Every 15 minutes, Carney walks the lookout’s narrow wraparound porch. Binoculars up, she scans every section of forest, side to side, top to bottom.

“These bad boys are so high-powered I can see over the other side of the Columbia,” Carney said, binoculars in hand. “I can essentially see the farmers working on the Waterville Plateau.”

Inside the tower, the lookout is furnished like a studio apartment, with a small bed, a desk, a mini-fridge and a stove. There is no running water.

Thursday was the last day of her third 10-day shift at the Sugarloaf lookout. She lives in the lookout for 10 days with four days off. Most days she works 9:30 a.m. to 6 p.m., monitoring the forests, the skies, the wind and humidity.
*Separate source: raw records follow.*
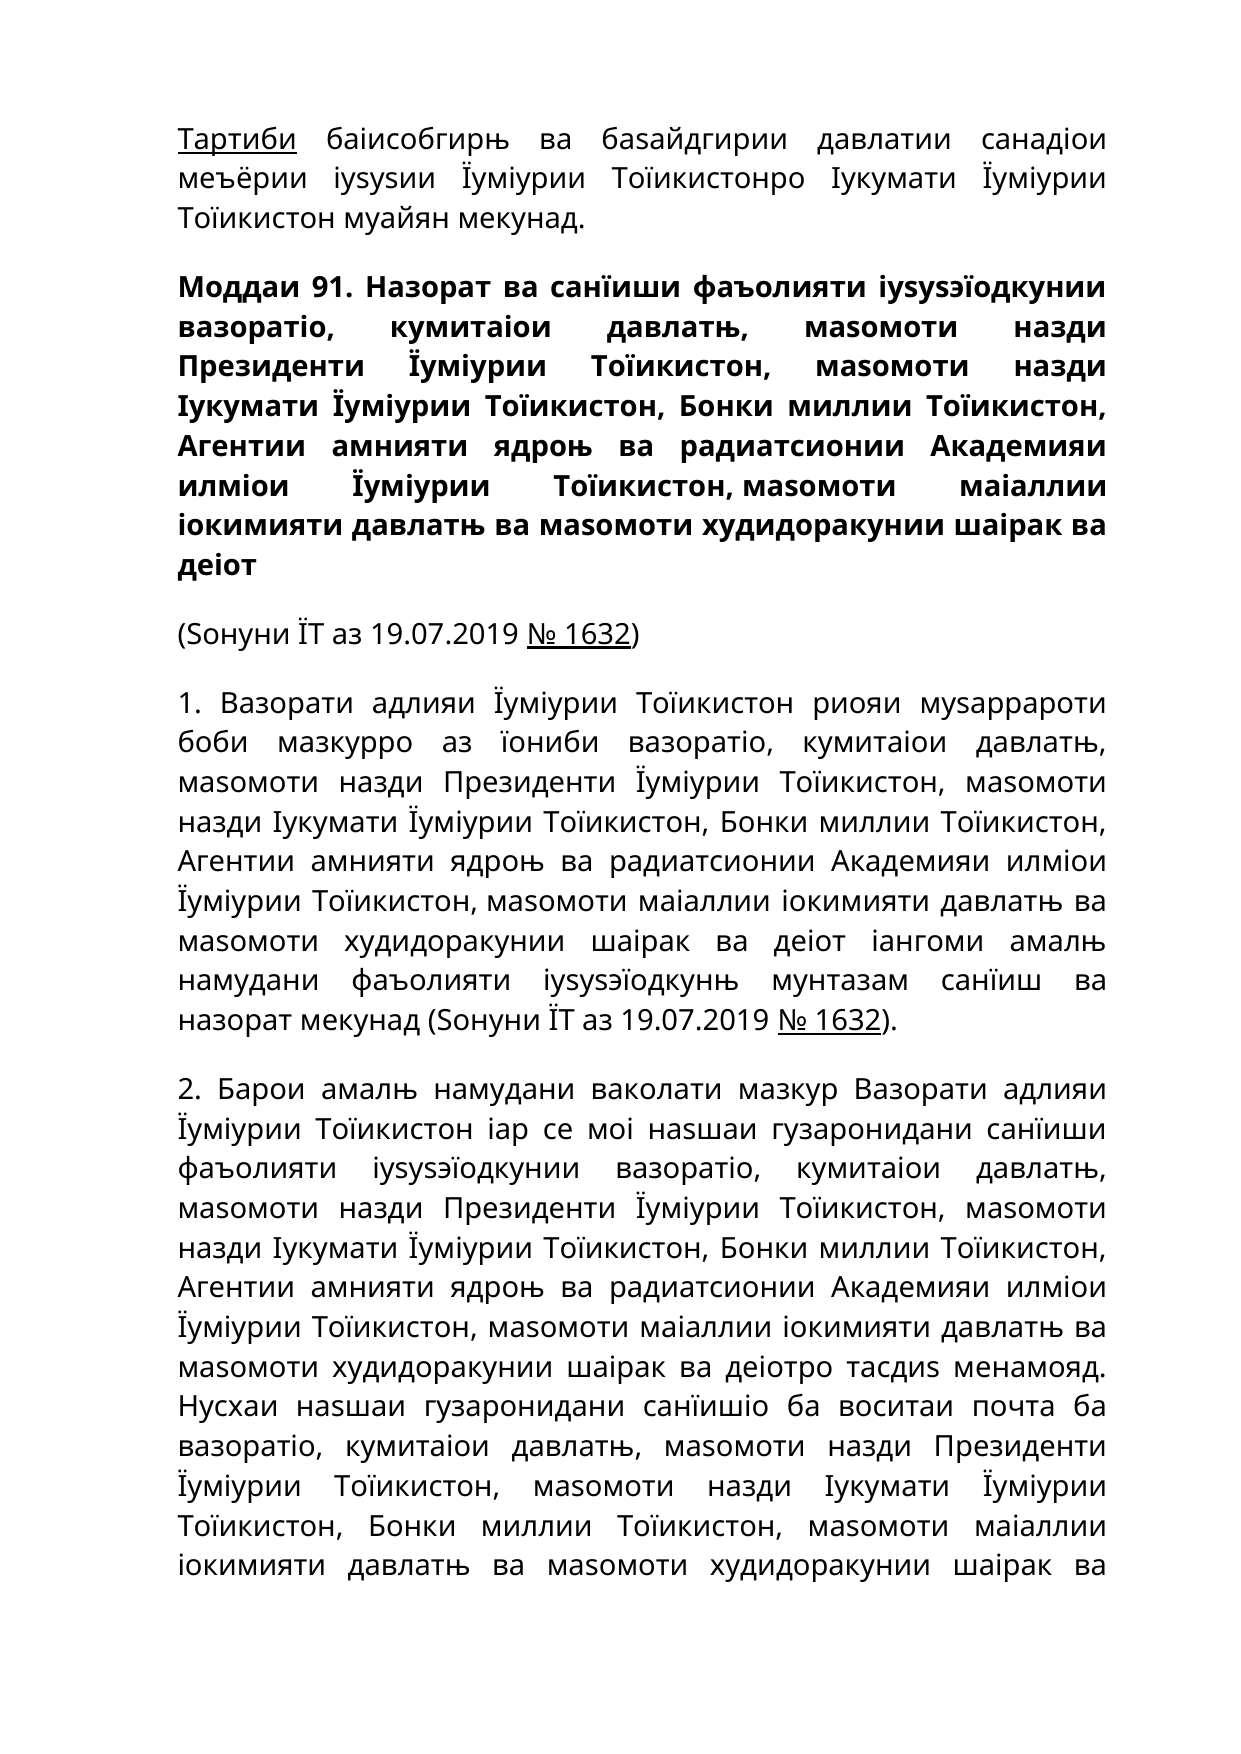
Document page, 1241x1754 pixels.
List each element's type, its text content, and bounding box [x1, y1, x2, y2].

text (Ѕонуни ЇТ аз 19.07.2019 № 1632) [177, 613, 1107, 653]
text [177, 1068, 1107, 1584]
text Тартиби баіисобгирњ ва баѕайдгирии давлатии санадіои меъёрии іуѕуѕии Їуміурии Тоїикистонро Іукумати Їуміурии Тоїикистон муайян мекунад. [177, 118, 1107, 237]
text Моддаи 91. Назорат ва санїиши фаъолияти іуѕуѕэїодкунии вазоратіо, кумитаіои давлатњ, маѕомоти назди Президенти Їуміурии Тоїикистон, маѕомоти назди Іукумати Їуміурии Тоїикистон, Бонки миллии Тоїикистон, Агентии амнияти ядроњ ва радиатсионии Академияи илміои Їуміурии Тоїикистон, маѕомоти маіаллии іокимияти давлатњ ва маѕомоти худидоракунии шаірак ва деіот [177, 266, 1107, 584]
text 1. Вазорати адлияи Їуміурии Тоїикистон риояи муѕаррароти боби мазкурро аз їониби вазоратіо, кумитаіои давлатњ, маѕомоти назди Президенти Їуміурии Тоїикистон, маѕомоти назди Іукумати Їуміурии Тоїикистон, Бонки миллии Тоїикистон, Агентии амнияти ядроњ ва радиатсионии Академияи илміои Їуміурии Тоїикистон, маѕомоти маіаллии іокимияти давлатњ ва маѕомоти худидоракунии шаірак ва деіот іангоми амалњ намудани фаъолияти іуѕуѕэїодкунњ мунтазам санїиш ва назорат мекунад (Ѕонуни ЇТ аз 19.07.2019 № 1632). [177, 682, 1107, 1039]
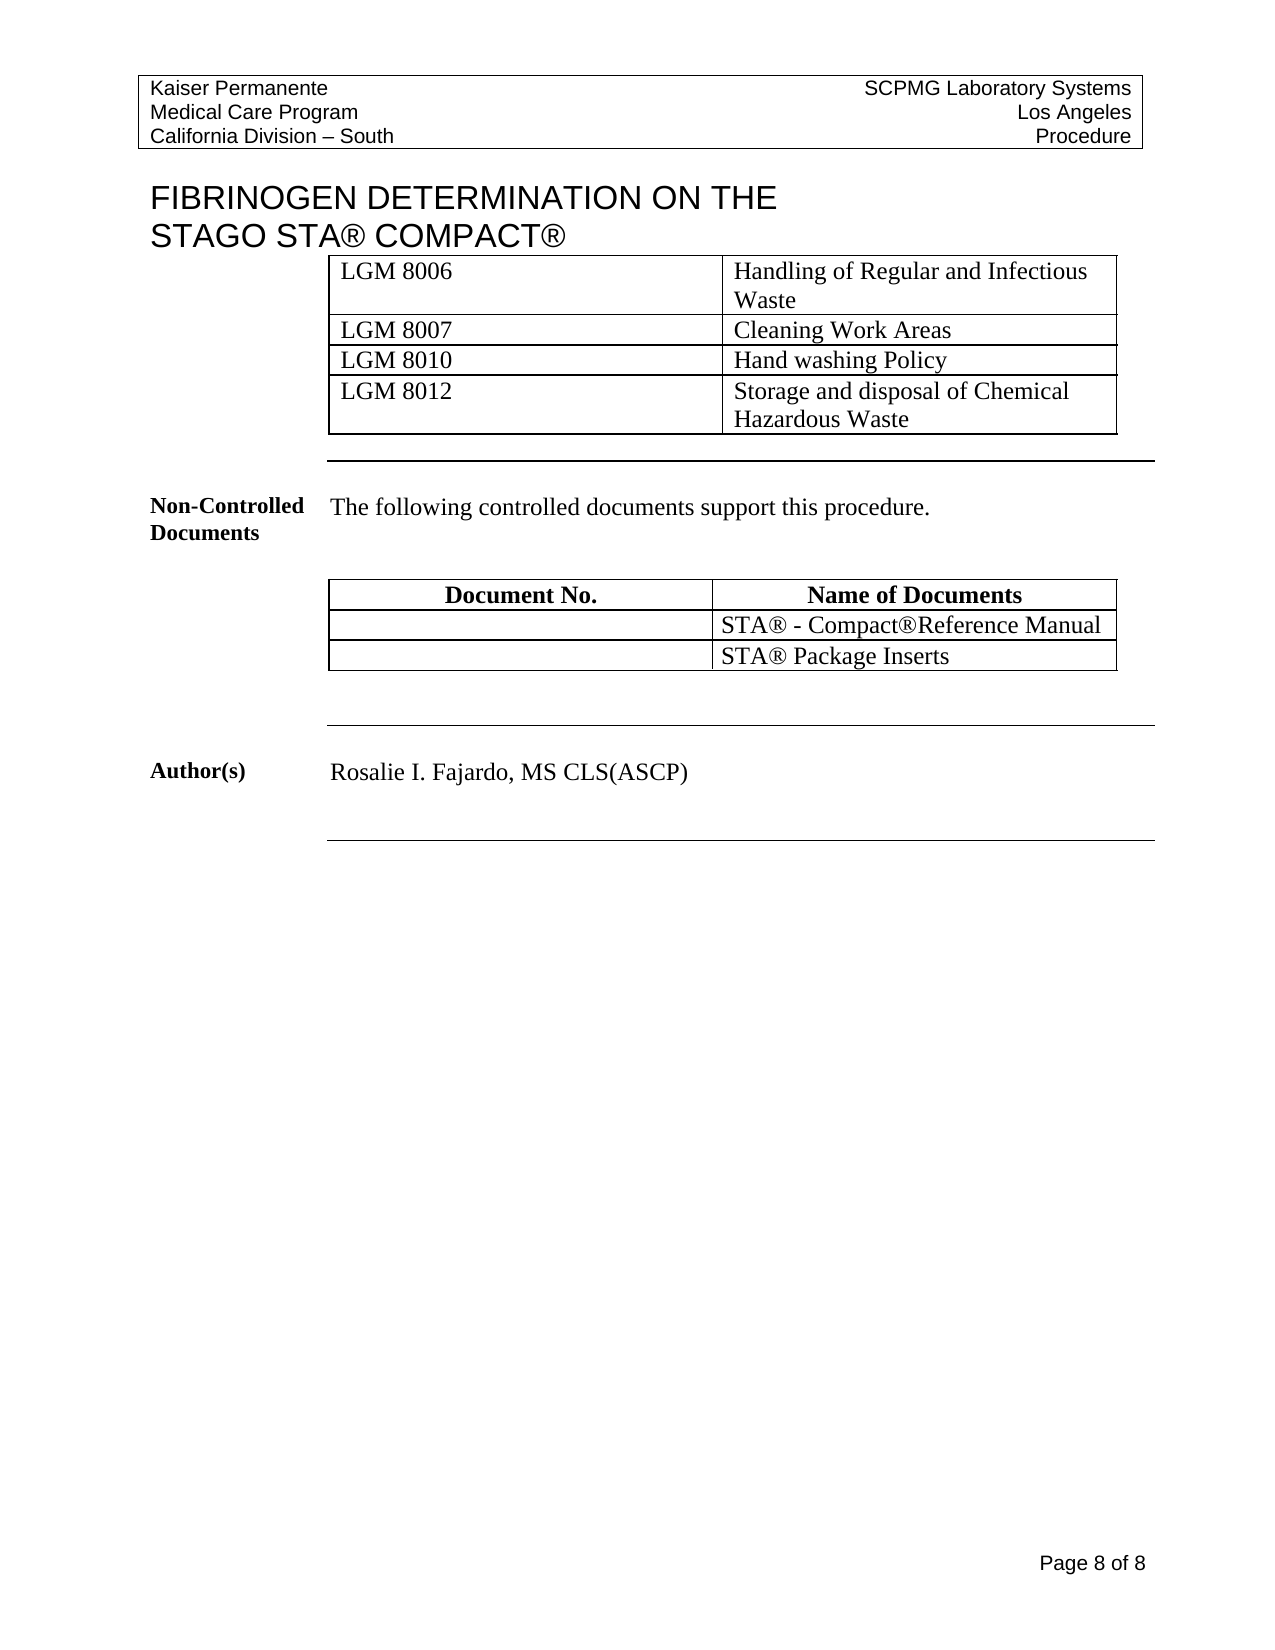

In the middle of the room is a large, compass-like firefinder, a tool which helps her calculate the exact location of potential fires.

“You really need to zero it in so the fire engines, rappellers, the engines, whoever is coming in, can find that as soon as they can.”

As of Thursday, lightning had sparked about 125 fires in the Wenatchee-Okanogan National Forest this season.

Fire crews contained two fires, both less than an acre, near Sugarloaf two weeks ago.

On Wednesday morning, Carney spotted a small column of smoke rising from behind Roaring Ridge, which turned out to be a small sleeper fire – her first confirmed fire of the season.

A fire crew contained it within a few hours. On the way to Roaring Ridge, a reconnaissance plane spotted another small fire on the other side of Gold Ridge, out of sight from the lookout.

Within 20 minutes, a helicopter bucket drop and four rappellers had controlled the blaze.

“We kept most of our fires under an acre, and I’m really proud of that,” Carney said. “Considering the fire danger and red-flag warnings, everyone’s done a tremendous job.

Since her first day on the job, July 3, Carney has been caught in at least five electrical storms. The dry, fire-starting kind began a month ago, she said.

“In the middle of the night, I’ll see lightning flash cloud-to-cloud over me,” she said.

Aside from radio chatter and weekend visitors, Carney’s world is typically quiet. She reads a book, goes hiking or talks to family in her free time, she said.

“I do feel like a caretaker of the forest.”